## [Exercise brief]
Repeat the lines below word for word, from the first line through the line that contains "направлении смогут обучаться", with both of those lines included.

Extracted page text data
════════

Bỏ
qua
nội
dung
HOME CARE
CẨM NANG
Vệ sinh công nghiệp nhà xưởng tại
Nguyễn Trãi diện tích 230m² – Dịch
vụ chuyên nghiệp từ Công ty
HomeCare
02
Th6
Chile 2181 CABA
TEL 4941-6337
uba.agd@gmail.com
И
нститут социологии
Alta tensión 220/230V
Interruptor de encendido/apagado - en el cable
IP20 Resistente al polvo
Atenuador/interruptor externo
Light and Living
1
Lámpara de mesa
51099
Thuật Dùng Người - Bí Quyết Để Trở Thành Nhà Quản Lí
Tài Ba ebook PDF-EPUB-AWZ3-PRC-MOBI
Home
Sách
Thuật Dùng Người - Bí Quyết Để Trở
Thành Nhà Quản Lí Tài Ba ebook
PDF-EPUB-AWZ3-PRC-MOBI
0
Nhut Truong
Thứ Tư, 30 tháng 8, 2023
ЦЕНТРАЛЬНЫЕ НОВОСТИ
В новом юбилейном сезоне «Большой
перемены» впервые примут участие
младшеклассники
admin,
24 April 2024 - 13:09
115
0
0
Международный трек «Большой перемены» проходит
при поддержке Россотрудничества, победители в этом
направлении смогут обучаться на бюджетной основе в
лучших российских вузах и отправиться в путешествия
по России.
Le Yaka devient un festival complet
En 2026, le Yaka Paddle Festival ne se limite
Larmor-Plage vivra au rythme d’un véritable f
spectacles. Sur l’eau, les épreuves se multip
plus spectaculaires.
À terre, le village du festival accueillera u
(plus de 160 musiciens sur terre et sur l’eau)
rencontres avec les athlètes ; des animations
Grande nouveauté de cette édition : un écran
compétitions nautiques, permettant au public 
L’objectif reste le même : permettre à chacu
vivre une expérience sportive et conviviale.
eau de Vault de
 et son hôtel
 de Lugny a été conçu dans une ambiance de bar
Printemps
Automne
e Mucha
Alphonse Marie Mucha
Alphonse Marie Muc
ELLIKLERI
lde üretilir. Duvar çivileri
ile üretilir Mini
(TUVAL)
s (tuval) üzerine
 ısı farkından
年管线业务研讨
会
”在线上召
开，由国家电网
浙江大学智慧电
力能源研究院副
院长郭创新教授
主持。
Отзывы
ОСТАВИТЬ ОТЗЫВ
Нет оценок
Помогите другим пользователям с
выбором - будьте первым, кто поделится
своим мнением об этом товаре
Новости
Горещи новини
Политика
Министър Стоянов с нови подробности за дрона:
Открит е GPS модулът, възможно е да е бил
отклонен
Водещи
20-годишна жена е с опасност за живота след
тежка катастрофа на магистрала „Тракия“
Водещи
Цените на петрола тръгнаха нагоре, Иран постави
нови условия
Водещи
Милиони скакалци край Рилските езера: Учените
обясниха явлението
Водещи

════════

## [Your solution]
Bỏ
qua
nội
dung
HOME CARE
CẨM NANG
Vệ sinh công nghiệp nhà xưởng tại
Nguyễn Trãi diện tích 230m² – Dịch
vụ chuyên nghiệp từ Công ty
HomeCare
02
Th6
Chile 2181 CABA
TEL 4941-6337
uba.agd@gmail.com
И
нститут социологии
Alta tensión 220/230V
Interruptor de encendido/apagado - en el cable
IP20 Resistente al polvo
Atenuador/interruptor externo
Light and Living
1
Lámpara de mesa
51099
Thuật Dùng Người - Bí Quyết Để Trở Thành Nhà Quản Lí
Tài Ba ebook PDF-EPUB-AWZ3-PRC-MOBI
Home
Sách
Thuật Dùng Người - Bí Quyết Để Trở
Thành Nhà Quản Lí Tài Ba ebook
PDF-EPUB-AWZ3-PRC-MOBI
0
Nhut Truong
Thứ Tư, 30 tháng 8, 2023
ЦЕНТРАЛЬНЫЕ НОВОСТИ
В новом юбилейном сезоне «Большой
перемены» впервые примут участие
младшеклассники
admin,
24 April 2024 - 13:09
115
0
0
Международный трек «Большой перемены» проходит
при поддержке Россотрудничества, победители в этом
направлении смогут обучаться на бюджетной основе в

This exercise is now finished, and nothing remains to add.